Quake-prone means the risk of a building suffering failure in a strong quake is between 10 to 25 times greater than a building that is up to 100 percent of New Building Standard (NBS).
However, the risk to people's lives varies according to which part of each of the six buildings scores less than 34 percent of the New Building Standard.
The 75 tonnes of water in tanks on the seventh floor is the leading risk factor at the Riverside.
An engineer has recommended that the DHB shift the water to ground level, and brace some of the walls to get the building above 34 percent NBS.
"To do that we would end up having to stop providing services to our community," chief executive David Meates said.
"And the assessment with that is that actually we would cause more harm to our community by making those sort of choices than actually managing the known risk we've got with the water tanks."
The tanks dumped water into the wards below in the 2011 quake, forcing a mass evacuation of 150 patients.
"The most functionally significant non-structural damage [at the hospital] was to internal and external roof coverings and roof top water tanks in the Riverside Building," a seismic engineer's report said.
Yet the tanks are vital; an interruption to the water supply even for just two hours would close the whole hospital because such things as MRI equipment depends on it.
The DHB has not looked seriously into shifting the tanks to the ground largely because they had been due to being shifted very soon instead into the new $500 million Acute Services building.
"We were actually anticipating being out of Riverside fully by September of this year and with that original timeline we would have ended up having drained the tanks by now," Mr Meates said.
But the Acute Services project, begun in 2016, is already running a year late.
"That means we're needing to manage this risk for another nine-to-twelve months."
Health Minister David Clark in a statement said that everyone involved in the Acute Services project was aware of the need to avoid further delays.
"'I am advised that despite delays the Acute Services Building will be complete some months before September 2019," Dr Clark said.
But recent minutes of the project's governance committee talk of multiple delays caused either by the ministry or the contractor CPB.
"A number of quality issues are emerging resulting in reworks," the March minutes said.

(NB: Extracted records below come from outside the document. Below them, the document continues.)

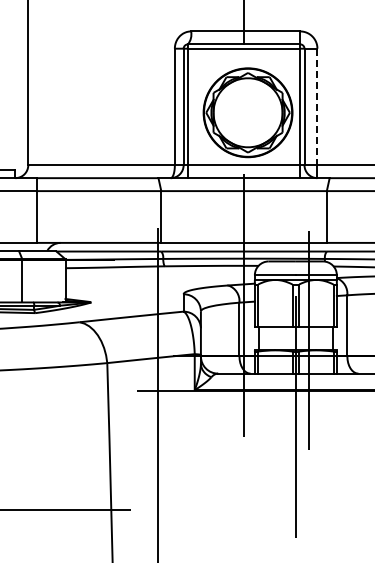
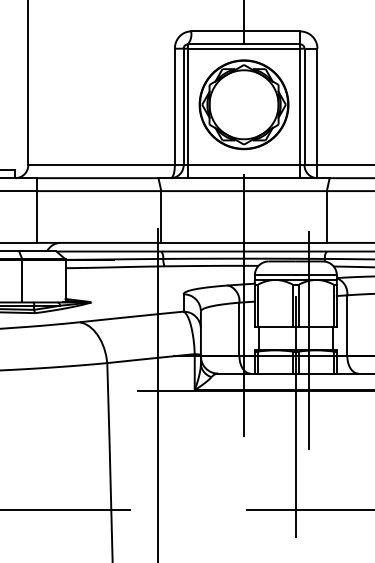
line at (317, 107): dashed -> solid
part at (247, 112) position: (247, 112) -> (243, 104)
line at (308, 509): none -> present
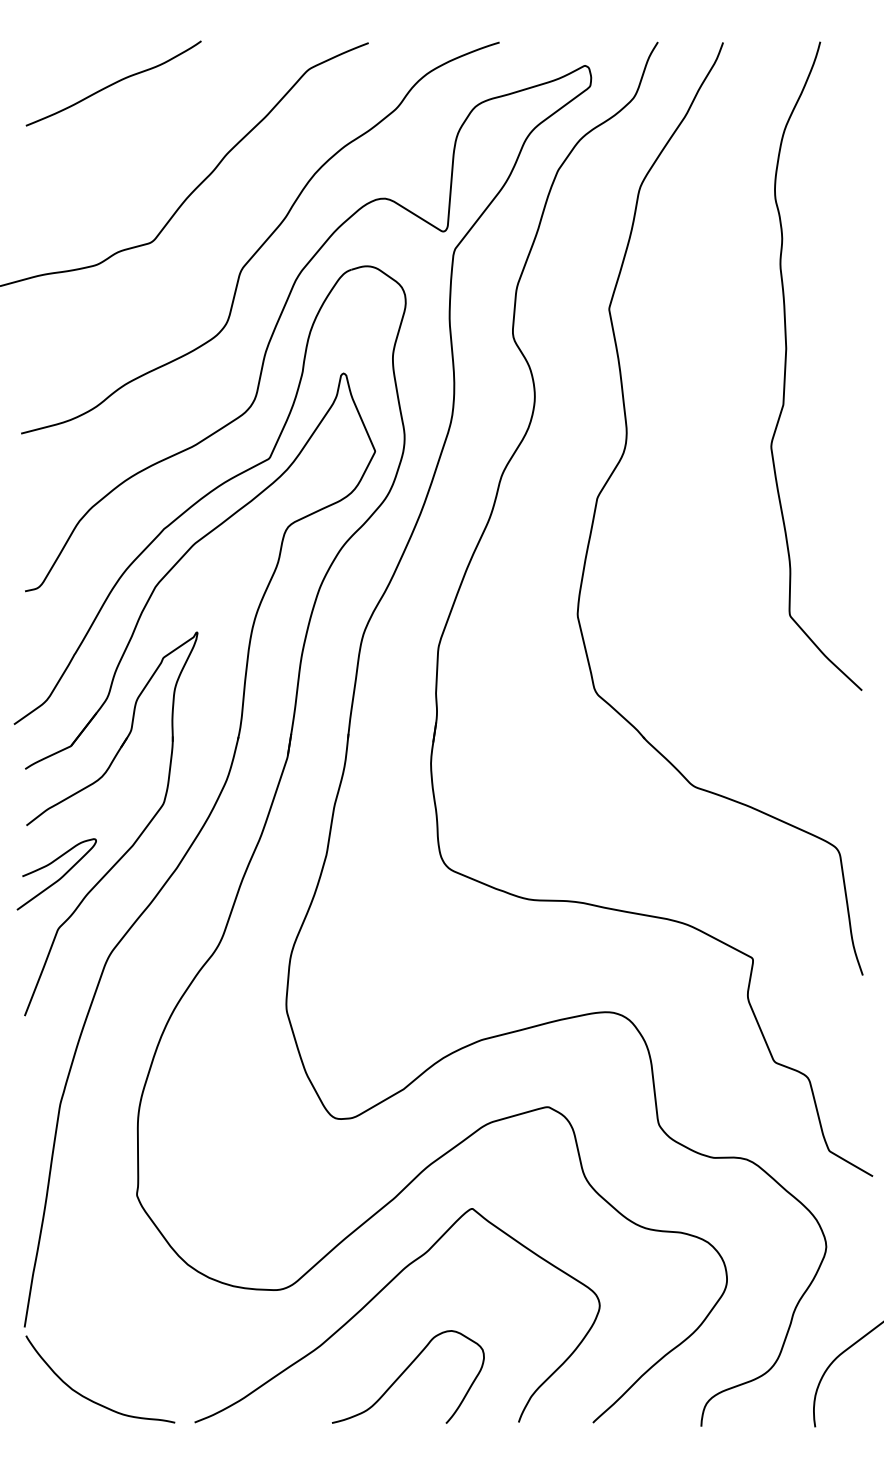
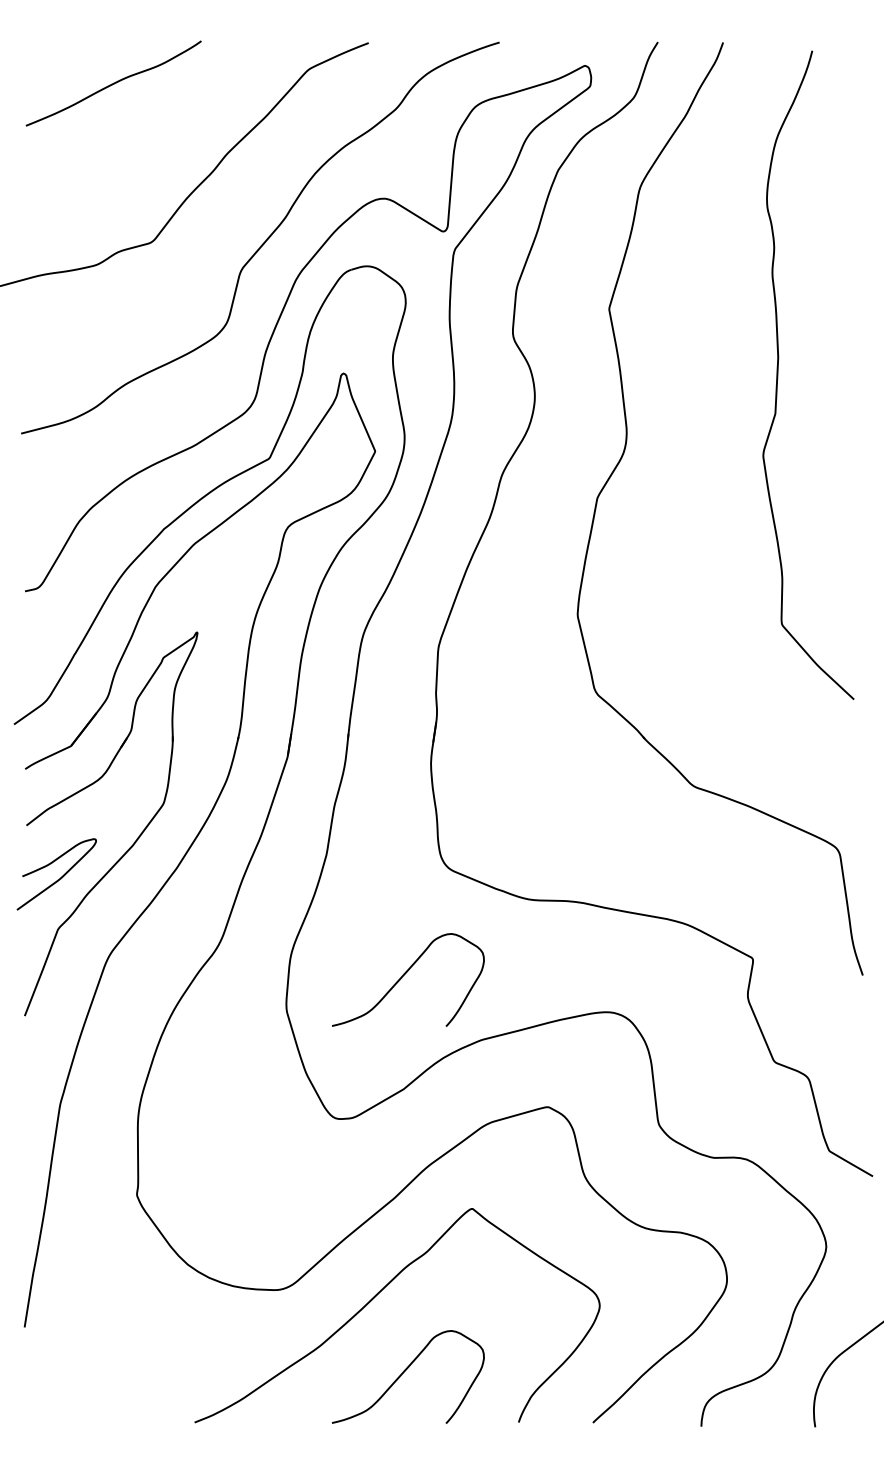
curve at (786, 365) position: (786, 365) -> (778, 374)
curve at (404, 975): none -> present
curve at (91, 1399): present -> none
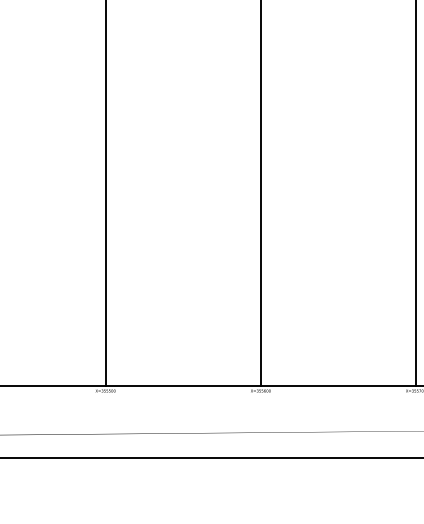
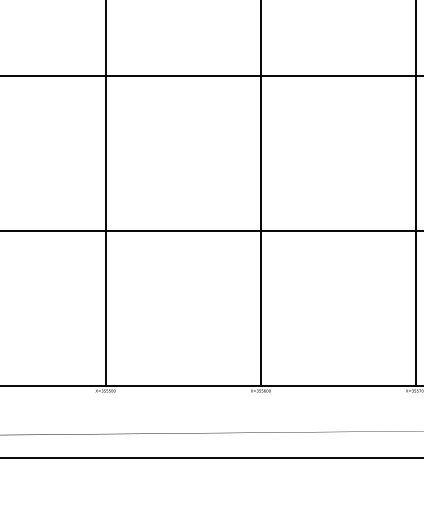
line at (211, 76): none -> present
line at (211, 231): none -> present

"Resourcing on site remains an issue. Since the last meeting some subcontractors have been stood down due to quality and workmanship issues and some have pushed back due to the contractor being contractually aggressive."
Other hospital buildings where quake damage has not been addressed include the Clinical Services Block and the four earthquake-prone Parkside blocks, where the highest risk is from external panels falling off.
The DHB is currently getting some of the highest risk panels on the Parkside blocks secured or removed.
Work on these again depends on opening the Acute Services building, and also the new 10,000-square-metre outpatients building which was meant to be finished about now, but after delay in getting the steel, November is the new completion date.
David Meates said the DHB faced a constant balancing act with risk. Since the quake, they had demolished 44 buildings and commissioned 24,000 reports done on buildings, and there would be no let-up soon, he said.
"Most people have not understood the significance in size and scale of the infrastructure damage that this district health board has been managing for over seven years.
"We have got another probably 10 years of construction and disruption just to keep services operating for this community.
"Fifty percent of all clinical services... have shifted on average four times, and they've still got another three shifts and moves to occur."
The Nurses union said it was waiting for feedback on the latest series of meetings called by management to address staff concerns that they were getting the full story about the Riverside block.
RNZ is seeking details from the Ministry of Health about the multiple cost over-runs and their impact on taxpayers.